Distribution and habitats
Despite these limitations, frogs are widespread, and have adapted to many climates, even deserts. They rely on specific adaptations to survive. Members of the genus Cyclorana live in the Australian central desert. They bury themselves underground where they create a waterproof cocoon in which to aestivate during dry periods. Once it rains, they come out, find a temporary pool, and breed. Egg and tadpole development is very fast in comparison to those of most other frogs, so breeding can be completed before the pond dries up.
Some frog species are adapted to a cold environment. The wood frog (Rana sylvatica), whose habitat extends into the Arctic Circle, buries itself in the ground during winter. Although much of its body freezes during this time, it maintains a high concentration of glucose in its vital organs, which protects them from damage.
There are a number of tiny tree frogs which develop form eggs laid in water pools on tropical leaves many meters above the ground. Most of these species do not come to the ground except to mate. Tree frogs have evolved a number of times, but they all have almost identical adaptations. Many millions of years of convergent evolution have resulted in almost identical morphology and habits.
Overall, frogs are a successful and widespread group. There are about 4,800 recorded species, which is over 85% of living amphibian species. They are one of the five most diverse vertebrate orders.

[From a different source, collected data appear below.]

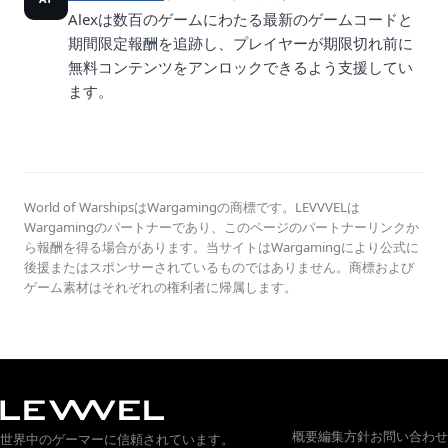
Alexは数百のゲームにわたる最新のゲームコードと
期間限定報酬を追跡し、プレイヤーが期限切れ前に
無料コンテンツをアンロックできるよう支援してい
ます。
World of WarshipsはWargamingの商標です。LEVVVELは
Wargamingのパートナーであり、このページのパートナーリンクか
ら報酬を得る場合があります。当サイトはWargamingにより公式に
後援またはスポンサーされているものではありません。商標および
ゲーム素材はそれぞれの権利者に帰属します。
概要
編集方針
お問い合わせ
世界中のゲーマーに信頼されています。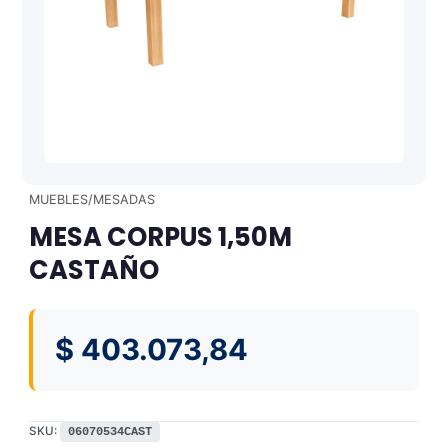
MUEBLES/MESADAS
MESA CORPUS 1,50M
CASTAÑO
$
403.073,84
SKU:
06070534CAST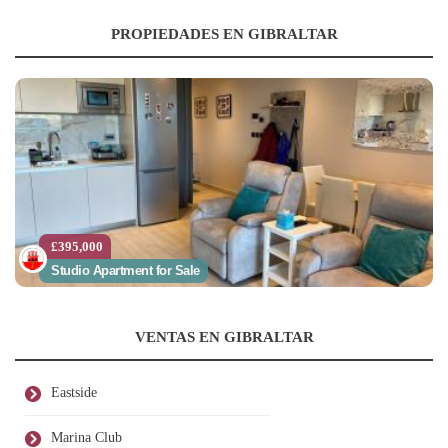
PROPIEDADES EN GIBRALTAR
£395,000
Studio Apartment for Sale
VENTAS EN GIBRALTAR
Eastside
Marina Club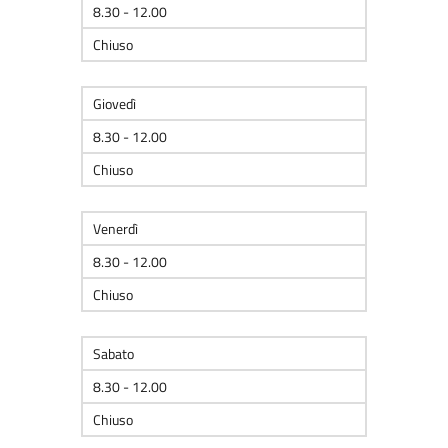
8.30 - 12.00
Chiuso
Giovedì
8.30 - 12.00
Chiuso
Venerdì
8.30 - 12.00
Chiuso
Sabato
8.30 - 12.00
Chiuso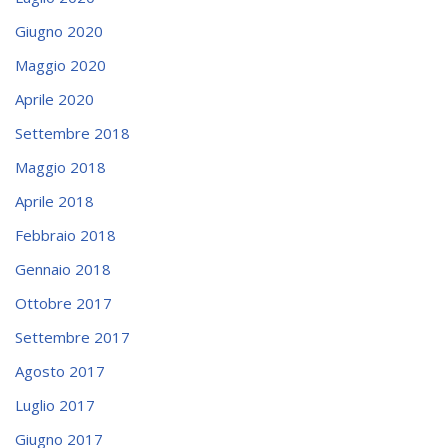
Giugno 2020
Maggio 2020
Aprile 2020
Settembre 2018
Maggio 2018
Aprile 2018
Febbraio 2018
Gennaio 2018
Ottobre 2017
Settembre 2017
Agosto 2017
Luglio 2017
Giugno 2017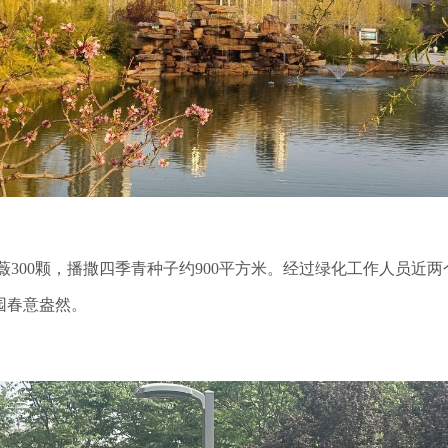
300颗，播撒四季青种子约900平方米。经过绿化工作人员近两
园春意盎然。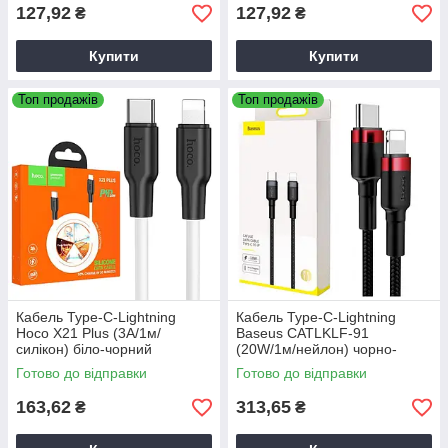
127,92
127,92
₴
₴
Купити
Купити
Топ продажів
Топ продажів
Кабель Type-C-Lightning
Кабель Type-C-Lightning
Hoco X21 Plus (3А/1м/
Baseus CATLKLF-91
силікон) біло-чорний
(20W/1м/нейлон) чорно-
червоний, кабель для
Готово до відправки
Готово до відправки
зарядки iPhone Type-C
163,62
313,65
₴
₴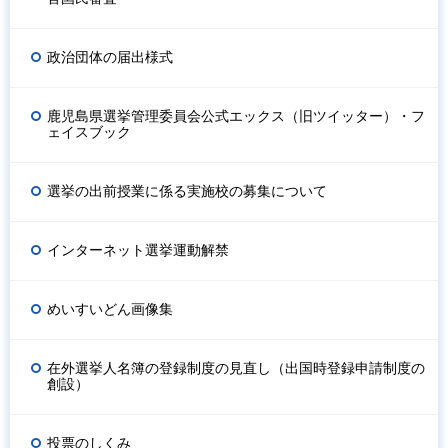
政治団体の届出様式
鹿児島県選挙管理委員会公式エックス（旧ツイッター）・フ
ェイスブック
選挙の出前授業に係る実施校の募集について
インターネット選挙運動解禁
めいすいどん画像集
在外選挙人名簿の登録制度の見直し（出国時登録申請制度の
創設）
投票のしくみ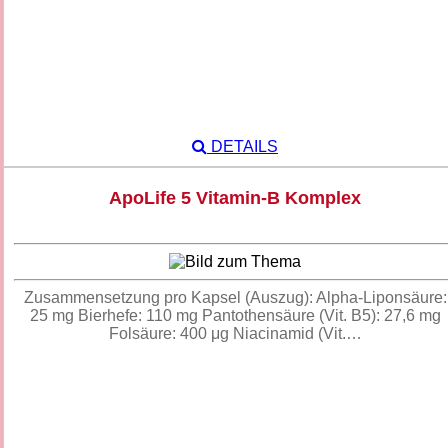
DETAILS
ApoLife 5 Vitamin-B Komplex
Zusammensetzung pro Kapsel (Auszug): Alpha-Liponsäure:
25 mg Bierhefe: 110 mg Pantothensäure (Vit. B5): 27,6 mg
Folsäure: 400 μg Niacinamid (Vit.…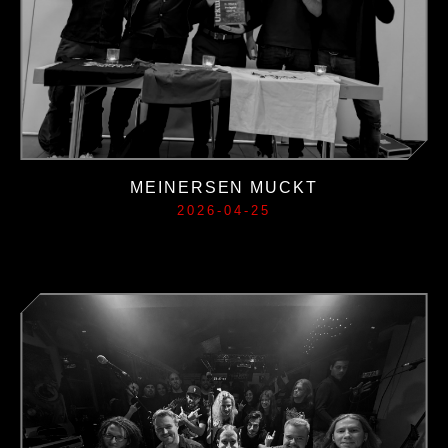
MEINERSEN MUCKT
2026-04-25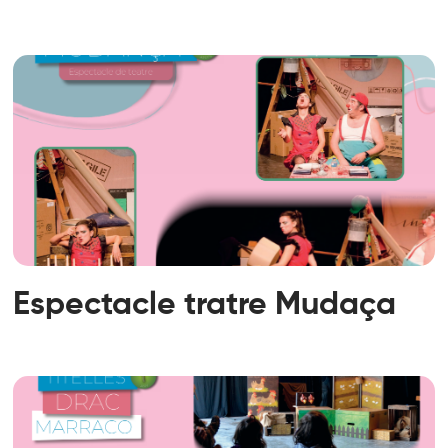
Espectacle tratre Mudaça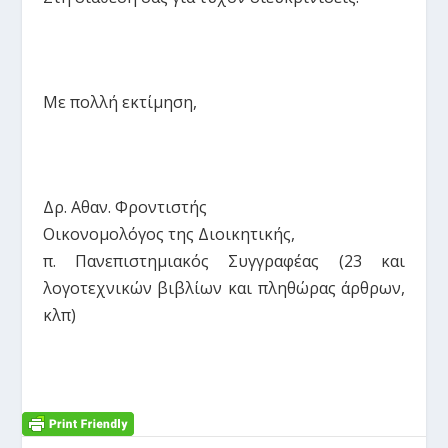
Με πολλή εκτίμηση,
Δρ. Αθαν. Φροντιστής
Οικονομολόγος της Διοικητικής,
π. Πανεπιστημιακός Συγγραφέας (23 και
λογοτεχνικών βιβλίων και πληθώρας άρθρων,
κλπ)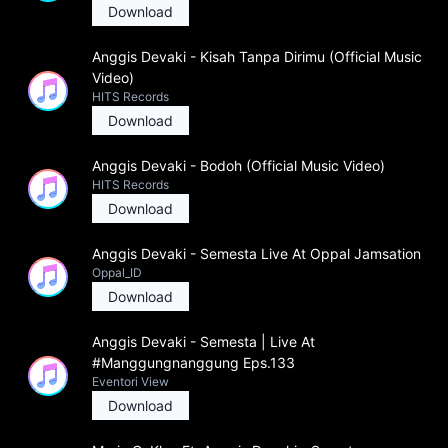
Download
Anggis Devaki - Kisah Tanpa Dirimu (Official Music
Video)
HITS Records
Download
Anggis Devaki - Bodoh (Official Music Video)
HITS Records
Download
Anggis Devaki - Semesta Live At Oppal Jamsation
Oppal_ID
Download
Anggis Devaki - Semesta | Live At
#Manggungnanggung Eps.133
Eventori View
Download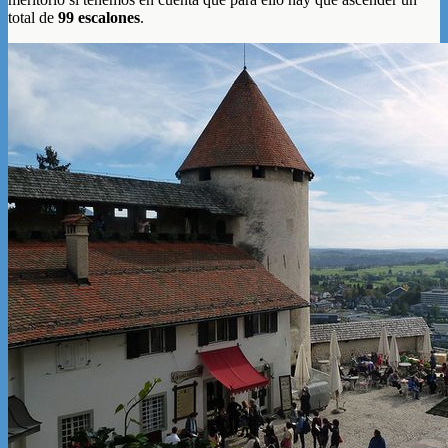
total de
99 escalones
.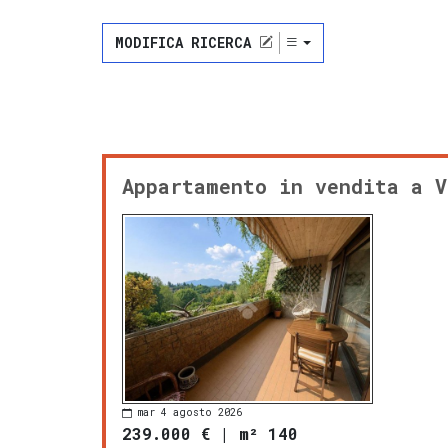
MODIFICA RICERCA
Appartamento in vendita a V
mar 4 agosto 2026
239.000 €
|
m² 140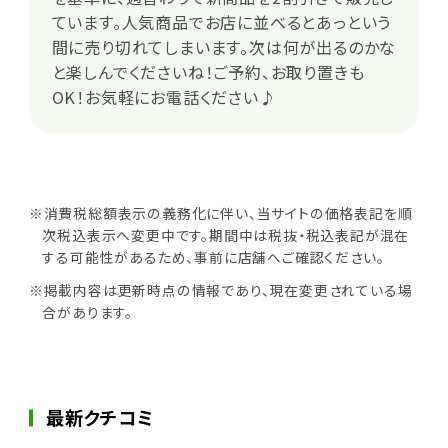
ています。人気商品でお店に並べるとあっという
間に売り切れてしまいます。次は何が出るのかな
と楽しんでくださいね！ご予約、お取り置きも
OK！お気軽にお電話ください♪
※消費税総額表示の義務化に伴い、当サイトの価格表記を順
次税込表示へ変更中です。期間中は税抜・税込表記が混在
する可能性があるため、事前に店舗へご確認ください。
※掲載内容は更新時点の情報であり、現在変更されている場
合があります。
最新クチコミ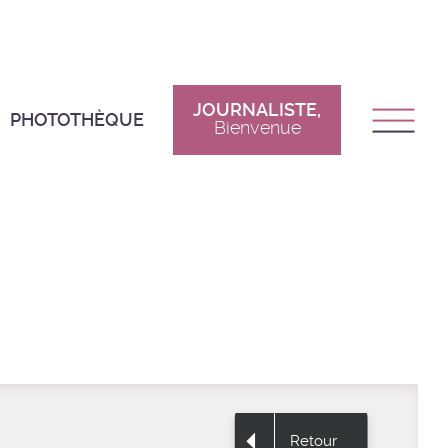
JOURNALISTE,
PHOTOTHÈQUE
Bienvenue
Retour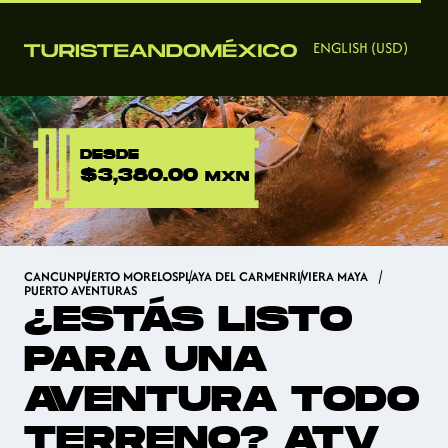
ENGLISH (USD)
DESDE
$3,380.00
MXN
CANCUN
PUERTO MORELOS
PLAYA DEL CARMEN
RIVIERA MAYA
PUERTO AVENTURAS
¿ESTÁS LISTO
PARA UNA
AVENTURA TODO
TERRENO? ATV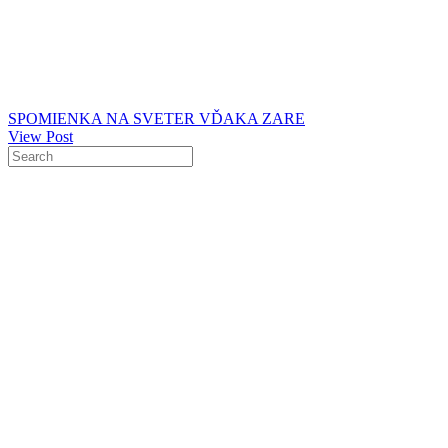
SPOMIENKA NA SVETER VĎAKA ZARE
View Post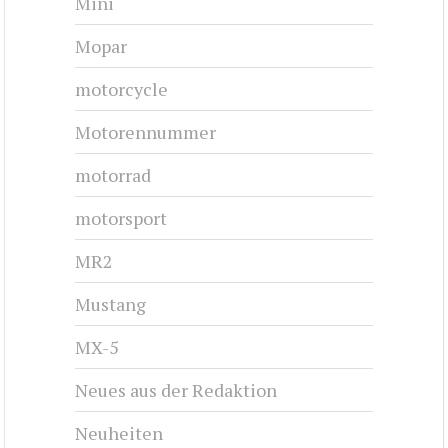
Mini
Mopar
motorcycle
Motorennummer
motorrad
motorsport
MR2
Mustang
MX-5
Neues aus der Redaktion
Neuheiten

- The largest frog is the African Goliath frog (Conraua goliath). The maximum recoreded weight is 3.8 kg (8.4 lb), and a snout-to-vent length of 39 cm (15 in).
- Paedophryne amauensis is not just the smallest frog, but the smallest vertebrate, 7.7 millimetres (0.30 in) long.
Frog legs are eaten by humans in many parts of the world. French cuisses de grenouille or frog legs dish is a traditional dish particularly served in the region of the Dombes (département of Ain). The dish is also common in French-speaking parts of Louisiana, particularly the Cajun areas of Southern Louisiana as well as New Orleans, United States. In Asia, frog legs are consumed in China, Vietnam, Thailand and Indonesia. Chinese edible frog and pig frogs are farmed and consumed on a large scale in some areas of China. Frog legs are part of Chinese Sichuan and Cantonese cuisine. In Indonesia, frog-leg soup is known as swikee or swike. Indonesia is the world's largest exporter of frog meat, exporting more than 5,000 tonnes of frog meat each year, mostly to France, Belgium and Luxembourg.
Originally, they were supplied from local wild populations, but overexploitation led to a diminution in the supply. This resulted in the development of frog farming and a global trade in frogs. The main importing countries are France, Belgium, Luxembourg, and the United States, while the chief exporting nations are Indonesia and China. The annual global trade in the American bullfrog (Rana catesbeiana), mostly farmed in China, varies between 1200 and 2400 tonnes.
The mountain chicken frog, so-called as it tastes of chicken is now endangered, in part due to human consumption and was a major food choice of the Dominicans.